Dr. Judith Wallerstein in her recent book, The Unexpected Legacy of Divorce, uses this image to describe the difficulty children of divorce often have later in life developing relationships. Mediation helps parents reach agreements that evolve and adapt to changes in children's lives. Mediated agreements then create a new dance, one that can guide children and enable them to build successful relationships.

The information Wallerstein gathered from the 25 year study of 131 children whose parents had divorced and of a comparison group of children whose parents remained married can help us find better ways to help children and parents. She questions many common assumptions in order to begin a serious discussion about better ways to help families, and particularly children, successfully handle separation and divorce.

Divorce is experienced very differently by parents and children. For adults, it is a way to solve the problem of an unhappy relationship. Until children reach adolescence, they are not able to understand the connection between their parents' unhappiness and the divorce. For young children, "the divorce...is the root cause of the trouble that follows, not the solution to the troubled marriage." Despite the best intention of their parents, children remember the divorce as being the reason that Daddy or Mommy now live far away, that both parents have to work longer hours, and that play dates or team practices are missed.

Wallerstein suggests ways that are compatible with mediation to better address the needs of families in divorce. Mediation provides a private, confidential setting for detailed discussions that are essential to making thoughtful decisions. Mediation encourages parents to draw a broad panorama of their children's lives--a panorama that includes, for example, school schedules, special needs, activities, hobbies, child care, summer plans, and expenses. Mediation encourages parents to brainstorm, to be open to new ideas and to reach innovative solutions.

The study criticizes the current system which intends to protect children, but which often makes decisions without children's interests and wishes in mind. Rigid schedules that do not allow for input from children, especially from older children and adolescents, are counterproductive. All the children in her study who had been rigidly ordered to visit parents had rejected the parent whom they were forced to visit when they got older.

Mediation is one way for parents to meet and reach flexible agreements that will solidify relationships with children. Mediators can suggest that parents focus upon the particular needs of their children. Mediators can ask the parents to discuss proposed schedules with their children. The initial agreement can address predictable nitty-gritty of children's lives, such as sports, orthodontics, homework and summer camp. Mediators can emphasize that as children mature, parents should also expect other changes and be ready to adjust their decisions. Mediators can explain the benefits of periodic discussions that can help parents make appropriate modifications to agreements. Mediators can suggest a schedule of follow-up sessions coordinated with major changes in the children's development. Instead of sticking with an outdated and onerous schedule, mediation offers a way to address evolving needs and reinforce bonds between parents and children.

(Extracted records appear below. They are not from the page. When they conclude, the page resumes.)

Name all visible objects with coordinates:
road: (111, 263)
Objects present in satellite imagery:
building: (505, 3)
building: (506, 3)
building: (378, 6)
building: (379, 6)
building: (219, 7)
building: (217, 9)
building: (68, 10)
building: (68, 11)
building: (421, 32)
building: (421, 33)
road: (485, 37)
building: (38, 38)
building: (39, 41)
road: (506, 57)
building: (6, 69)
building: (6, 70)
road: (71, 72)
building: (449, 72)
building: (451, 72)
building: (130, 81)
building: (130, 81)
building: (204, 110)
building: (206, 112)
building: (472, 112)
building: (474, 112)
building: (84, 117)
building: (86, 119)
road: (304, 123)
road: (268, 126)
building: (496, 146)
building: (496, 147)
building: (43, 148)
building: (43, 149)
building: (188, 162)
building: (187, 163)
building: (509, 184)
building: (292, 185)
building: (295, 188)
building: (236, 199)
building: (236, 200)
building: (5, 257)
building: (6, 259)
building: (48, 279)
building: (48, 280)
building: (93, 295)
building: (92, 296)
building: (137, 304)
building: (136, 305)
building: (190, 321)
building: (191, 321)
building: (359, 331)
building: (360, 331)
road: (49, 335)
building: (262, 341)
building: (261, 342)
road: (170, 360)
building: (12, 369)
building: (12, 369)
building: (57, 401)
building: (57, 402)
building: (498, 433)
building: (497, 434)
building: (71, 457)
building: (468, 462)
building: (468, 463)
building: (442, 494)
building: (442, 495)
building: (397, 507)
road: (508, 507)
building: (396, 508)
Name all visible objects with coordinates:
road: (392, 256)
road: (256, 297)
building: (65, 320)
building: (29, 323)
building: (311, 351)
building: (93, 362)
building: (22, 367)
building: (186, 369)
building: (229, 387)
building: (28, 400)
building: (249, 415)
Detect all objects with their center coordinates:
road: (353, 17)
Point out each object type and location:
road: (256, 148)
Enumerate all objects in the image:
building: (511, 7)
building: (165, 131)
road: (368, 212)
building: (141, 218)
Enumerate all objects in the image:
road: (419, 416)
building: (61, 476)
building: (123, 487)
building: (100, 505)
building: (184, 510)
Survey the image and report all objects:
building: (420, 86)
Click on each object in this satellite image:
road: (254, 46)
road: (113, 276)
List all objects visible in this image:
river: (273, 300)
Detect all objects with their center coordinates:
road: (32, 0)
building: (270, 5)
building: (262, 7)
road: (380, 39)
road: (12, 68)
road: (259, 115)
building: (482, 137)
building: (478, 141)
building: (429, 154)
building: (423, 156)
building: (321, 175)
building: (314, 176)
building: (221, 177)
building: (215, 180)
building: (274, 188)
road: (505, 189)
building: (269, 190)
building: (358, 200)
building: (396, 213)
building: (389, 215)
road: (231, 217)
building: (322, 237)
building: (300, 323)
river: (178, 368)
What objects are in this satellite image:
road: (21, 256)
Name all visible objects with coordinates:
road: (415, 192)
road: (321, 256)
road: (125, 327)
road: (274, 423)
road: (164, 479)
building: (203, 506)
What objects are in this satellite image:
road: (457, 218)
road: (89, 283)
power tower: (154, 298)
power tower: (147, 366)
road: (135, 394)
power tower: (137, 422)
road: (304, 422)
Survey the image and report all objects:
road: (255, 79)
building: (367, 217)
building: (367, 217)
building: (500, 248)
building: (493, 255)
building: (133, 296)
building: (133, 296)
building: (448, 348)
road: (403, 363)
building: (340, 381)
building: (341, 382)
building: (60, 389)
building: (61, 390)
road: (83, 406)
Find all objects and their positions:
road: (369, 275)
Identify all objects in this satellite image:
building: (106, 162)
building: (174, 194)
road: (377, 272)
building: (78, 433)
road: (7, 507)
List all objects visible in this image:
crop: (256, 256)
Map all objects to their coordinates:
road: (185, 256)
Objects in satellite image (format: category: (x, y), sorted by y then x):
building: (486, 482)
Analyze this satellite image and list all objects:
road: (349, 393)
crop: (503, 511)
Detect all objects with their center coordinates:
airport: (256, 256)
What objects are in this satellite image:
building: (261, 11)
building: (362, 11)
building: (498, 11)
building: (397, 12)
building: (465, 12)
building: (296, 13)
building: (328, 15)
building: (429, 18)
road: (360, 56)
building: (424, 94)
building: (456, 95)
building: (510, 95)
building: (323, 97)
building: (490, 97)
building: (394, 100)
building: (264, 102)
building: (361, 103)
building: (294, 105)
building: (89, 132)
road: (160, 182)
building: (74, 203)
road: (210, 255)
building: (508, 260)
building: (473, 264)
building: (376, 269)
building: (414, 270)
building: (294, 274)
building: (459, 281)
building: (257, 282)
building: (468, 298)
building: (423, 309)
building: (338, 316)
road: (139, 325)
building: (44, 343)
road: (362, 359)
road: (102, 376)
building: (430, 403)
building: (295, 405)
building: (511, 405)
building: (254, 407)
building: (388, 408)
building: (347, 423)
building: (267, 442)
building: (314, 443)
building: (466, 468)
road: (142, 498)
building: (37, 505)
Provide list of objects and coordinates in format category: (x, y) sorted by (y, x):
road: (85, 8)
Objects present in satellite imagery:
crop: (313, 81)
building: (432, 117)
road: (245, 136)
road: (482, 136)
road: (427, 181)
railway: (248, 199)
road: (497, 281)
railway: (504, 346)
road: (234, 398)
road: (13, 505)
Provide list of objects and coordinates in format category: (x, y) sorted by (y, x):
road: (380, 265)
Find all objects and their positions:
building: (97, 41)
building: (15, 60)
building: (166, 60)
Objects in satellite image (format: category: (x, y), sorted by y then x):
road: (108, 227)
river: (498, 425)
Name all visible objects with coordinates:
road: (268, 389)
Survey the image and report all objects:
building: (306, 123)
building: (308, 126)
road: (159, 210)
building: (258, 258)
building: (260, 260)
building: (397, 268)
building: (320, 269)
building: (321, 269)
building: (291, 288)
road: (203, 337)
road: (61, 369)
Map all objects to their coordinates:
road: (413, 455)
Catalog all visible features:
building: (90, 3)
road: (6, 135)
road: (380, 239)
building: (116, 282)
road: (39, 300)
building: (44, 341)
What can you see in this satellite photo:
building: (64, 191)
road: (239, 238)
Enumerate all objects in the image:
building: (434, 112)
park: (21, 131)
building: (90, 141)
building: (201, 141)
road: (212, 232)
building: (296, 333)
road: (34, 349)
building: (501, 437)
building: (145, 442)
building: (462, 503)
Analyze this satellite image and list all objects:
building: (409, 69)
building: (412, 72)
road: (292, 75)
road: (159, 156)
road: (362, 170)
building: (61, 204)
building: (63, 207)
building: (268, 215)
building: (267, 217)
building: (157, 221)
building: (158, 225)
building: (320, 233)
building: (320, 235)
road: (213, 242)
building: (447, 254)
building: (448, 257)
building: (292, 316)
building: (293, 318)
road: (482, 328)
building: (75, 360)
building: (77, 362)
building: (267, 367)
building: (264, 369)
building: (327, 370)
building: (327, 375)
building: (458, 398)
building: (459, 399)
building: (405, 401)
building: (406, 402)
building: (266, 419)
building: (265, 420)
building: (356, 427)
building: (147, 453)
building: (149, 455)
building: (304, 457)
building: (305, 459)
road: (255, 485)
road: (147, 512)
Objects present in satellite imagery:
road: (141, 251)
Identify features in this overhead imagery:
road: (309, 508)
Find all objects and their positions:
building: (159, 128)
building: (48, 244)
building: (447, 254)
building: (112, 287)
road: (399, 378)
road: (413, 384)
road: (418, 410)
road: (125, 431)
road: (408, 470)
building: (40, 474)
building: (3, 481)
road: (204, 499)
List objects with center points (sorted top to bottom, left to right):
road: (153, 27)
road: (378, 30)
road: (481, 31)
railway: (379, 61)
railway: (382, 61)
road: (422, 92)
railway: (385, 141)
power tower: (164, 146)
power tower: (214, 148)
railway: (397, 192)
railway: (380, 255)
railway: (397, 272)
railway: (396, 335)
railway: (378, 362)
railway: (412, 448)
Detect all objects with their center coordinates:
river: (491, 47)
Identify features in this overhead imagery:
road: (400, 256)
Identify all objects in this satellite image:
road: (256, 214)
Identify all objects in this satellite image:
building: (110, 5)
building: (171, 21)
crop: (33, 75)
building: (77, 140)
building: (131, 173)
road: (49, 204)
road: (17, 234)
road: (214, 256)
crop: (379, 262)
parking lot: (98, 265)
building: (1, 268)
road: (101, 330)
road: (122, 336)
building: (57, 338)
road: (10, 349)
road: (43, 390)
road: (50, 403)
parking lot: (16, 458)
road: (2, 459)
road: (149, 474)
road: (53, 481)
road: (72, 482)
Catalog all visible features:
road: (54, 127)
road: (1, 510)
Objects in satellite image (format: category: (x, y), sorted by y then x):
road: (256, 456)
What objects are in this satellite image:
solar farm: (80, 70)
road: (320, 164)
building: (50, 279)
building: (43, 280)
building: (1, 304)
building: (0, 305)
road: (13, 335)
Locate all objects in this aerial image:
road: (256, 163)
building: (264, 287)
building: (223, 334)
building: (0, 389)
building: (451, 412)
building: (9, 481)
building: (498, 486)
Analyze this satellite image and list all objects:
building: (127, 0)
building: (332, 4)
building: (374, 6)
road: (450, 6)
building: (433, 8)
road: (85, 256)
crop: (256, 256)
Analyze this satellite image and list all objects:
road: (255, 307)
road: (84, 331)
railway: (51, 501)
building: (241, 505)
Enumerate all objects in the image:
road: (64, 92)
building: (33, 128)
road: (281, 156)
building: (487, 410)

Following divorce, children need to adapt to new homes, limited time with one or both parents, new relationships in their parents' lives as well as the developmental changes that span infancy to adulthood. Mediation helps ease the way for children by pointing out to parents bumps and curves that lie ahead in the road. Mediation finds ways to make travel smoother. Then, children's relationships are more likely to remain strong with both parents and also be more able to develop other loving relationships.